- Work request -
Retype only the lines at the head of the records, first through the one with "right front paw: (451, 589)", exactly as written.

[Start of section]

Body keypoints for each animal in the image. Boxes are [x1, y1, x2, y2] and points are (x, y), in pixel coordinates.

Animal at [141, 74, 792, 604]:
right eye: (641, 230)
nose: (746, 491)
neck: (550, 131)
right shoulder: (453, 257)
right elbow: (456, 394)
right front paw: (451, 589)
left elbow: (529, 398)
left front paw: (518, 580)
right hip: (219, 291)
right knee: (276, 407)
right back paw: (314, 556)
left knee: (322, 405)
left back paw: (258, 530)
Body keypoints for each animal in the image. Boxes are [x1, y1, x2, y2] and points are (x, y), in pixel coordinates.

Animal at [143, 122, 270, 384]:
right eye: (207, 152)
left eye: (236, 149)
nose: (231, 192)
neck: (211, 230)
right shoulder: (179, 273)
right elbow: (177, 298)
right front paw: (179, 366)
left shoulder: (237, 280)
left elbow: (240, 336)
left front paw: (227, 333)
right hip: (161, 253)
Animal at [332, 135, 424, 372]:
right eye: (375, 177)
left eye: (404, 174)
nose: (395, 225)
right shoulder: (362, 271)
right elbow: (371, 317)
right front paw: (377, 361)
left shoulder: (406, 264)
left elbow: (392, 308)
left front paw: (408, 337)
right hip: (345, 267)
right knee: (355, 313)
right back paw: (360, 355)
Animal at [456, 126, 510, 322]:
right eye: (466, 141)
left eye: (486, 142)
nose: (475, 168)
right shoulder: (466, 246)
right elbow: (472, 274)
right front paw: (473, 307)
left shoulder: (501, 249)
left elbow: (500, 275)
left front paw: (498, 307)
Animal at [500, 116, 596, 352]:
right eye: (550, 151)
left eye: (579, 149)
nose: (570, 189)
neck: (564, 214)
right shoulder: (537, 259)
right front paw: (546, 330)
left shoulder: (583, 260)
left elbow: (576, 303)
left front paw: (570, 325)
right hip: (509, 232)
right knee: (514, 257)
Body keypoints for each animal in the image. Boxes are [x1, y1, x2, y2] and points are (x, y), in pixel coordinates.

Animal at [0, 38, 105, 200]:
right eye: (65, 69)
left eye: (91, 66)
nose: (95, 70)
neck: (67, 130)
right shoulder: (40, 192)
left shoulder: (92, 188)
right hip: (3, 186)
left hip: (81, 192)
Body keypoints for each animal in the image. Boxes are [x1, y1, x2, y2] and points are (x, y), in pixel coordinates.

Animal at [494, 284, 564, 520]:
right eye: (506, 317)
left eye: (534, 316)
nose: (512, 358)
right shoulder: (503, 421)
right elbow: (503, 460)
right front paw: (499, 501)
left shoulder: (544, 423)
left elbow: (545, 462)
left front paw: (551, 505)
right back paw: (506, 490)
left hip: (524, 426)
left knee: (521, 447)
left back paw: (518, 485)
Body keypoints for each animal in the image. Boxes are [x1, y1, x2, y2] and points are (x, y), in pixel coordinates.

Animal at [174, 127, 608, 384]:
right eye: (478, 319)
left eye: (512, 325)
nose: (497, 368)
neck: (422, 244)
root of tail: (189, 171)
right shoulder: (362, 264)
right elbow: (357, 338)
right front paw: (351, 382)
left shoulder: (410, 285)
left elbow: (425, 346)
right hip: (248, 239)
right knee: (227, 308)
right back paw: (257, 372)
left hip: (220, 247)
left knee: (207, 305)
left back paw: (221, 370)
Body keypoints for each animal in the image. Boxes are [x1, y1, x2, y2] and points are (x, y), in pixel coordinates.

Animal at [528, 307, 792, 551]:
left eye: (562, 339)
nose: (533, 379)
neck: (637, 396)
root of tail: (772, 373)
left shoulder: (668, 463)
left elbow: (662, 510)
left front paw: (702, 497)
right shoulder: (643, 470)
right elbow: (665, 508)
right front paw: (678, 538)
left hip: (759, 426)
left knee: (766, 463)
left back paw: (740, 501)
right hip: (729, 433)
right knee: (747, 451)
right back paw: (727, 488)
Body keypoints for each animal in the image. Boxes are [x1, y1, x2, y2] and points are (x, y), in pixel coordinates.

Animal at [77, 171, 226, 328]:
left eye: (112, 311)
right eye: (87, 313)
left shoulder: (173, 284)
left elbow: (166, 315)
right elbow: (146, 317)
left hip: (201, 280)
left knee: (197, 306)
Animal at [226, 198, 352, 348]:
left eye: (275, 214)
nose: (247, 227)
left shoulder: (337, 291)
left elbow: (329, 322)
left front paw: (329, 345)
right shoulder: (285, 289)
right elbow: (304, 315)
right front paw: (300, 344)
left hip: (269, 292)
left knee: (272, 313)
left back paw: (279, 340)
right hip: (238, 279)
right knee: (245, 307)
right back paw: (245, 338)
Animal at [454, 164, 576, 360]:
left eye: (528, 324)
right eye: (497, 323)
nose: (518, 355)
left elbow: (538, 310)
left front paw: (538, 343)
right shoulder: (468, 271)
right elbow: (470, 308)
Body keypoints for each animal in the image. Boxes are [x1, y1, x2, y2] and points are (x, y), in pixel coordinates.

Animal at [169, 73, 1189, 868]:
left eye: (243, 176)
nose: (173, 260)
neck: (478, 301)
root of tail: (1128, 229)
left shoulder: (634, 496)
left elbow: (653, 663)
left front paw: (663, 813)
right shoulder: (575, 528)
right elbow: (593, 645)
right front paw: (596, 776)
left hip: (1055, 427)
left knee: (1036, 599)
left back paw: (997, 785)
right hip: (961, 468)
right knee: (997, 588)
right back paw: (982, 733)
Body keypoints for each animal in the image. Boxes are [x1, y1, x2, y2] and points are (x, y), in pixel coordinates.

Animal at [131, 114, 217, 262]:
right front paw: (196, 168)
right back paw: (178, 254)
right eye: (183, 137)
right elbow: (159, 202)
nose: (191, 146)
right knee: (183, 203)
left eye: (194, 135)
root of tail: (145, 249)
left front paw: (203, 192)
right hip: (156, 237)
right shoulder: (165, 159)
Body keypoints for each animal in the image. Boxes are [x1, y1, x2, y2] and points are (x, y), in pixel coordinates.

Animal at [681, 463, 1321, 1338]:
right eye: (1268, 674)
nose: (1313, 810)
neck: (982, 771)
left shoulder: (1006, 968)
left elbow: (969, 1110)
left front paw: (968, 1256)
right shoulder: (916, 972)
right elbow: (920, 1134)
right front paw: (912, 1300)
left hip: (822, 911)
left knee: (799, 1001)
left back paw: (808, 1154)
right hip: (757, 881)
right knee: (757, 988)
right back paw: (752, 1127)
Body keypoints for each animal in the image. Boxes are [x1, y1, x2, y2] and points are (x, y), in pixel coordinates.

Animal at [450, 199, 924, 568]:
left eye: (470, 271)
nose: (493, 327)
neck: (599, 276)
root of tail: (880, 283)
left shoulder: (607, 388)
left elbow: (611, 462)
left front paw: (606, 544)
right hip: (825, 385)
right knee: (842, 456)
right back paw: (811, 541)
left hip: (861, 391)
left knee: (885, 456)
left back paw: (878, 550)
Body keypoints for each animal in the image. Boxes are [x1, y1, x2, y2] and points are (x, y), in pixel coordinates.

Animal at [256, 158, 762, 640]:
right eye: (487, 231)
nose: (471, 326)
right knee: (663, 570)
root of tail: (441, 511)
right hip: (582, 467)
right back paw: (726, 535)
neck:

[End of section]

- Response to this task -
Body keypoints for each animal in the image. Boxes are [x1, y1, x2, y2] and points are (x, y), in pixel coordinates.

Animal at [141, 74, 792, 604]:
right eye: (641, 230)
nose: (746, 491)
neck: (550, 131)
right shoulder: (453, 257)
right elbow: (456, 394)
right front paw: (451, 589)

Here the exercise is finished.